POSTCARDS: Martín Almirón on Opening the Stage to the Community That Sustains Tango

POSTCARDS: Martín Almirón on Opening the Stage to the Community That Sustains Tango

Published on May 26, 2026

Martín Almirón is a tango artist, educator, and creator of Starry Night Tango, a New York-based performance platform where tango students and teachers dance together onstage.

The 3rd Edition of Starry Night Tango returns on Saturday, May 30, 2026

Hungarian House of New York, 213 E 82nd Street, New York, NY 

Admission: Early bird, $25 | General admission, $35

Tickets: Eventbrite, Venmo or Zelle (+1 845 597 8080)


Performance at the first edition of Starry Night Tango. Photo courtesy of Martín Almirón


I grew up in a family where dance was part of daily life. My family had a dance school, and from a very young age I understood that dance does not live only in performance. It also lives in teaching, correction, repetition, and transmission. By the time I was around fourteen, I was already teaching. That experience shaped the way I listen to dancers, observe their process, and help each person grow according to their own needs and potential.

That way of understanding dance has stayed with me throughout my life as a tango artist and educator, and it is at the heart of why I created Starry Night Tango.

For people outside the tango world, it may help to explain that tango is not only a stage form. It is also a social dance culture. Many people study tango seriously for years not because they are training for a professional career, but because tango becomes part of their lives. They take classes, private lessons, workshops, and go to milongas. They support teachers, musicians, events, and the larger ecosystem that keeps tango alive.

Performance at the second edition of Starry Night Tango. Photo courtesy of Martín Almirón


Teachers hold another essential part of that world together. In tango, a teacher does much more than explain steps. A teacher transmits musicality, history, style, values, and a way of understanding the dance. Tango educators are artists, mentors, and cultural leaders, yet that work is often most visible in the studio and not on the stage.

That stayed with me for a long time. I kept thinking about the fact that the broader tango community is the one sustaining this tradition, and yet there are very few spaces that truly reflect that reality. Students dedicate years to learning. Teachers dedicate years to guiding, refining, and transmitting. Both are central to the life of tango. Both deserve recognition.

I created Starry Night Tango as a response to that need: a performance platform where students and teachers dance together onstage, revealing the process of transmission — how tango is learned, embodied, and shared across generations. I wanted to open the stage to the people who sustain tango, while also honoring the cultural leadership of its educators and creating more space for artistic expression and belonging within the community.
 

Pairings at the second edition of Starry Night Tango. Photo courtesy of Martín Almirón


From the beginning, it was clear that this idea resonated. The first edition brought together 17 couples. By the second, nearly 30 couples participated, including dancers traveling from outside New York City. What has stayed with me most, though, is how people describe the experience.

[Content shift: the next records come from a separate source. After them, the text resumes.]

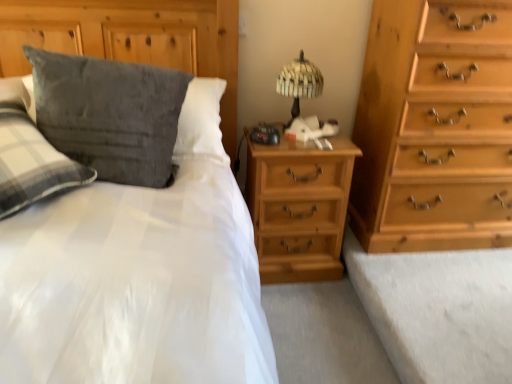
Question: Does suede-like gray pillow at upper left turn towards light brown wood nightstand at center?

Choices:
 (A) no
 (B) yes

Answer: (A)

Question: Is suede-like gray pillow at upper left turned away from light brown wood nightstand at center?

Choices:
 (A) yes
 (B) no

Answer: (B)

Question: Is suede-like gray pillow at upper left at the left side of light brown wood nightstand at center?

Choices:
 (A) yes
 (B) no

Answer: (A)

Question: Considering the relative sizes of suede-like gray pillow at upper left and light brown wood nightstand at center in the image provided, is suede-like gray pillow at upper left thinner than light brown wood nightstand at center?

Some participants told us that the showcase created a bridge between learning and artistry. Others reflected that milongas, workshops, festivals, group classes, and private lessons are all part of a long educational journey, and that this performance space gave them a chance to share what they had been building for years on the dance floor.

That response means a great deal to me, because it shows that the project is giving form to something people had felt for a long time. For students, the stage offers recognition, confidence, and a way to express themselves artistically within a dance they love. For teachers, it honors the often invisible labor of mentorship and makes their role visible as artists, educators, and transmitters of culture.
 

Group photo at the second edition of Starry Night Tango. Photo courtesy of Martín Almirón
 

I believe education is what sustains a tradition. That is what I hope Starry Night Tango contributes: a place where students and teachers share the stage, where growth and artistry are both valued, and where tango can continue to live through the people who devote themselves to it.